## [EXCERPTED RECORDS]
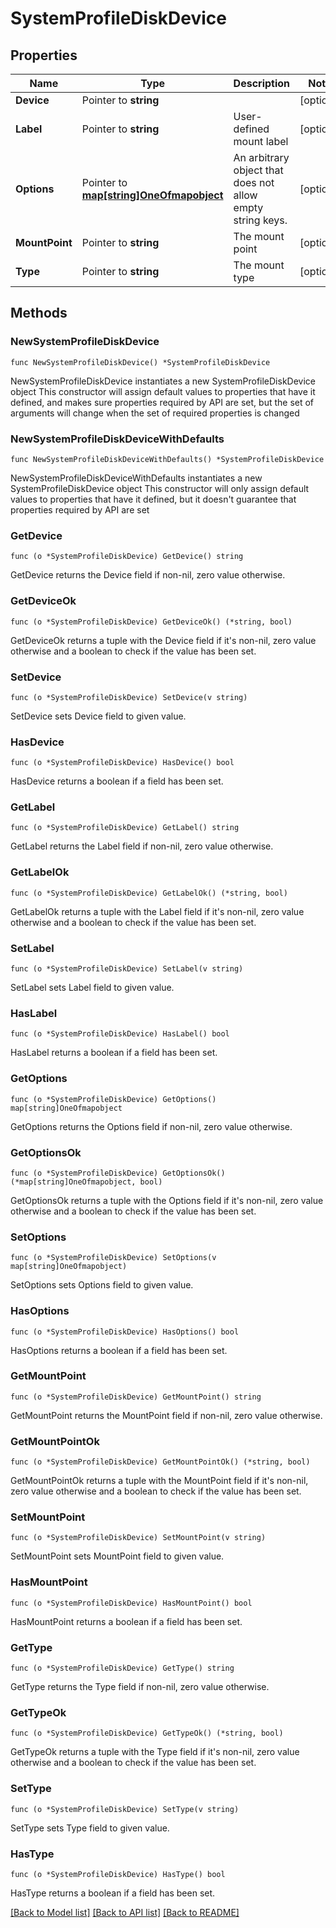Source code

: # SystemProfileDiskDevice

## Properties

Name | Type | Description | Notes
------------ | ------------- | ------------- | -------------
**Device** | Pointer to **string** |  | [optional] 
**Label** | Pointer to **string** | User-defined mount label | [optional] 
**Options** | Pointer to [**map[string]OneOfmapobject**](oneOf&lt;map,object&gt;.md) | An arbitrary object that does not allow empty string keys. | [optional] 
**MountPoint** | Pointer to **string** | The mount point | [optional] 
**Type** | Pointer to **string** | The mount type | [optional] 

## Methods

### NewSystemProfileDiskDevice

`func NewSystemProfileDiskDevice() *SystemProfileDiskDevice`

NewSystemProfileDiskDevice instantiates a new SystemProfileDiskDevice object
This constructor will assign default values to properties that have it defined,
and makes sure properties required by API are set, but the set of arguments
will change when the set of required properties is changed

### NewSystemProfileDiskDeviceWithDefaults

`func NewSystemProfileDiskDeviceWithDefaults() *SystemProfileDiskDevice`

NewSystemProfileDiskDeviceWithDefaults instantiates a new SystemProfileDiskDevice object
This constructor will only assign default values to properties that have it defined,
but it doesn't guarantee that properties required by API are set

### GetDevice

`func (o *SystemProfileDiskDevice) GetDevice() string`

GetDevice returns the Device field if non-nil, zero value otherwise.

### GetDeviceOk

`func (o *SystemProfileDiskDevice) GetDeviceOk() (*string, bool)`

GetDeviceOk returns a tuple with the Device field if it's non-nil, zero value otherwise
and a boolean to check if the value has been set.

### SetDevice

`func (o *SystemProfileDiskDevice) SetDevice(v string)`

SetDevice sets Device field to given value.

### HasDevice

`func (o *SystemProfileDiskDevice) HasDevice() bool`

HasDevice returns a boolean if a field has been set.

### GetLabel

`func (o *SystemProfileDiskDevice) GetLabel() string`

GetLabel returns the Label field if non-nil, zero value otherwise.

### GetLabelOk

`func (o *SystemProfileDiskDevice) GetLabelOk() (*string, bool)`

GetLabelOk returns a tuple with the Label field if it's non-nil, zero value otherwise
and a boolean to check if the value has been set.

### SetLabel

`func (o *SystemProfileDiskDevice) SetLabel(v string)`

SetLabel sets Label field to given value.

### HasLabel

`func (o *SystemProfileDiskDevice) HasLabel() bool`

HasLabel returns a boolean if a field has been set.

### GetOptions

`func (o *SystemProfileDiskDevice) GetOptions() map[string]OneOfmapobject`

GetOptions returns the Options field if non-nil, zero value otherwise.

### GetOptionsOk

`func (o *SystemProfileDiskDevice) GetOptionsOk() (*map[string]OneOfmapobject, bool)`

GetOptionsOk returns a tuple with the Options field if it's non-nil, zero value otherwise
and a boolean to check if the value has been set.

### SetOptions

`func (o *SystemProfileDiskDevice) SetOptions(v map[string]OneOfmapobject)`

SetOptions sets Options field to given value.

### HasOptions

`func (o *SystemProfileDiskDevice) HasOptions() bool`

HasOptions returns a boolean if a field has been set.

### GetMountPoint

`func (o *SystemProfileDiskDevice) GetMountPoint() string`

GetMountPoint returns the MountPoint field if non-nil, zero value otherwise.

### GetMountPointOk

`func (o *SystemProfileDiskDevice) GetMountPointOk() (*string, bool)`

GetMountPointOk returns a tuple with the MountPoint field if it's non-nil, zero value otherwise
and a boolean to check if the value has been set.

### SetMountPoint

`func (o *SystemProfileDiskDevice) SetMountPoint(v string)`

SetMountPoint sets MountPoint field to given value.

### HasMountPoint

`func (o *SystemProfileDiskDevice) HasMountPoint() bool`

HasMountPoint returns a boolean if a field has been set.

### GetType

`func (o *SystemProfileDiskDevice) GetType() string`

GetType returns the Type field if non-nil, zero value otherwise.

### GetTypeOk

`func (o *SystemProfileDiskDevice) GetTypeOk() (*string, bool)`

GetTypeOk returns a tuple with the Type field if it's non-nil, zero value otherwise
and a boolean to check if the value has been set.

### SetType

`func (o *SystemProfileDiskDevice) SetType(v string)`

SetType sets Type field to given value.

### HasType

`func (o *SystemProfileDiskDevice) HasType() bool`

HasType returns a boolean if a field has been set.


[[Back to Model list]](../README.md#documentation-for-models) [[Back to API list]](../README.md#documentation-for-api-endpoints) [[Back to README]](../README.md)


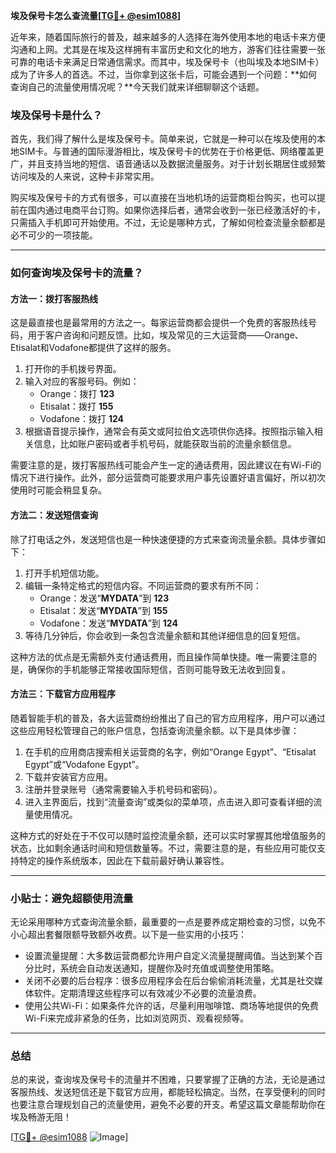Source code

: **埃及保号卡怎么查流量[[TG💪+ @esim1088](https://t.me/s/esim1088)]**

近年来，随着国际旅行的普及，越来越多的人选择在海外使用本地的电话卡来方便沟通和上网。尤其是在埃及这样拥有丰富历史和文化的地方，游客们往往需要一张可靠的电话卡来满足日常通信需求。而其中，埃及保号卡（也叫埃及本地SIM卡）成为了许多人的首选。不过，当你拿到这张卡后，可能会遇到一个问题：**如何查询自己的流量使用情况呢？**今天我们就来详细聊聊这个话题。

### 埃及保号卡是什么？

首先，我们得了解什么是埃及保号卡。简单来说，它就是一种可以在埃及使用的本地SIM卡。与普通的国际漫游相比，埃及保号卡的优势在于价格更低、网络覆盖更广，并且支持当地的短信、语音通话以及数据流量服务。对于计划长期居住或频繁访问埃及的人来说，这种卡非常实用。

购买埃及保号卡的方式有很多，可以直接在当地机场的运营商柜台购买，也可以提前在国内通过电商平台订购。如果你选择后者，通常会收到一张已经激活好的卡，只需插入手机即可开始使用。不过，无论是哪种方式，了解如何检查流量余额都是必不可少的一项技能。

---

### 如何查询埃及保号卡的流量？

#### 方法一：拨打客服热线

这是最直接也是最常用的方法之一。每家运营商都会提供一个免费的客服热线号码，用于客户咨询和问题反馈。比如，埃及常见的三大运营商——Orange、Etisalat和Vodafone都提供了这样的服务。

1. 打开你的手机拨号界面。
2. 输入对应的客服号码。例如：
   - Orange：拨打 **123**
   - Etisalat：拨打 **155**
   - Vodafone：拨打 **124**
3. 根据语音提示操作，通常会有英文或阿拉伯文选项供你选择。按照指示输入相关信息，比如账户密码或者手机号码，就能获取当前的流量余额信息。

需要注意的是，拨打客服热线可能会产生一定的通话费用，因此建议在有Wi-Fi的情况下进行操作。此外，部分运营商可能要求用户事先设置好语言偏好，所以初次使用时可能会稍显复杂。

#### 方法二：发送短信查询

除了打电话之外，发送短信也是一种快速便捷的方式来查询流量余额。具体步骤如下：

1. 打开手机短信功能。
2. 编辑一条特定格式的短信内容。不同运营商的要求有所不同：
   - Orange：发送“**MYDATA**”到 **123**
   - Etisalat：发送“**MYDATA**”到 **155**
   - Vodafone：发送“**MYDATA**”到 **124**
3. 等待几分钟后，你会收到一条包含流量余额和其他详细信息的回复短信。

这种方法的优点是无需额外支付通话费用，而且操作简单快捷。唯一需要注意的是，确保你的手机能够正常接收国际短信，否则可能导致无法收到回复。

#### 方法三：下载官方应用程序

随着智能手机的普及，各大运营商纷纷推出了自己的官方应用程序，用户可以通过这些应用轻松管理自己的账户信息，包括查询流量余额。以下是具体步骤：

1. 在手机的应用商店搜索相关运营商的名字，例如“Orange Egypt”、“Etisalat Egypt”或“Vodafone Egypt”。
2. 下载并安装官方应用。
3. 注册并登录账号（通常需要输入手机号码和密码）。
4. 进入主界面后，找到“流量查询”或类似的菜单项，点击进入即可查看详细的流量使用情况。

这种方式的好处在于不仅可以随时监控流量余额，还可以实时掌握其他增值服务的状态，比如剩余通话时间和短信数量等。不过，需要注意的是，有些应用可能仅支持特定的操作系统版本，因此在下载前最好确认兼容性。

---

### 小贴士：避免超额使用流量

无论采用哪种方式查询流量余额，最重要的一点是要养成定期检查的习惯，以免不小心超出套餐限额导致额外收费。以下是一些实用的小技巧：

- 设置流量提醒：大多数运营商都允许用户自定义流量提醒阈值。当达到某个百分比时，系统会自动发送通知，提醒你及时充值或调整使用策略。
- 关闭不必要的后台程序：很多应用程序会在后台偷偷消耗流量，尤其是社交媒体软件。定期清理这些程序可以有效减少不必要的流量浪费。
- 使用公共Wi-Fi：如果条件允许的话，尽量利用咖啡馆、商场等地提供的免费Wi-Fi来完成非紧急的任务，比如浏览网页、观看视频等。

---

### 总结

总的来说，查询埃及保号卡的流量并不困难，只要掌握了正确的方法，无论是通过客服热线、发送短信还是下载官方应用，都能轻松搞定。当然，在享受便利的同时也要注意合理规划自己的流量使用，避免不必要的开支。希望这篇文章能帮助你在埃及畅游无阻！

[[TG💪+ @esim1088](https://t.me/s/esim1088) ![Image](https://i.postimg.cc/4NQfJmqS/Snipaste-2025-05-13-00-14-12.png)]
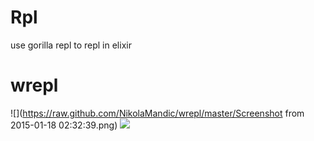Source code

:Rpl
===

use gorilla repl to repl in elixir
# wrepl
![](https://raw.github.com/NikolaMandic/wrepl/master/Screenshot from 2015-01-18 02:32:39.png)
![](http://i.imgur.com/GOfhUQA.jpg)

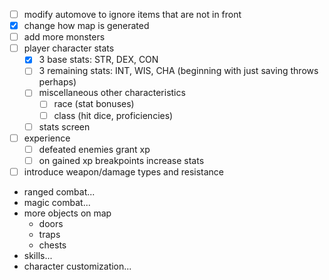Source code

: - [ ] modify automove to ignore items that are not in front
- [x] change how map is generated
- [ ] add more monsters
- [ ] player character stats
  - [x] 3 base stats: STR, DEX, CON
  - [ ] 3 remaining stats: INT, WIS, CHA (beginning with just saving throws perhaps)
  - [ ] miscellaneous other characteristics
    - [ ] race (stat bonuses)
    - [ ] class (hit dice, proficiencies)
  - [ ] stats screen
- [ ] experience
  - [ ] defeated enemies grant xp
  - [ ] on gained xp breakpoints increase stats
- [ ] introduce weapon/damage types and resistance
- ranged combat...
- magic combat...
- more objects on map
  - doors
  - traps
  - chests
- skills...
- character customization...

## [INSTRUCTION]
Find the line with "will change when" in the material above. Reproduce it and each line after it up to and including the line with "### SetDevice".

## [EXERCISE ANSWER]
will change when the set of required properties is changed

### NewSystemProfileDiskDeviceWithDefaults

`func NewSystemProfileDiskDeviceWithDefaults() *SystemProfileDiskDevice`

NewSystemProfileDiskDeviceWithDefaults instantiates a new SystemProfileDiskDevice object
This constructor will only assign default values to properties that have it defined,
but it doesn't guarantee that properties required by API are set

### GetDevice

`func (o *SystemProfileDiskDevice) GetDevice() string`

GetDevice returns the Device field if non-nil, zero value otherwise.

### GetDeviceOk

`func (o *SystemProfileDiskDevice) GetDeviceOk() (*string, bool)`

GetDeviceOk returns a tuple with the Device field if it's non-nil, zero value otherwise
and a boolean to check if the value has been set.

### SetDevice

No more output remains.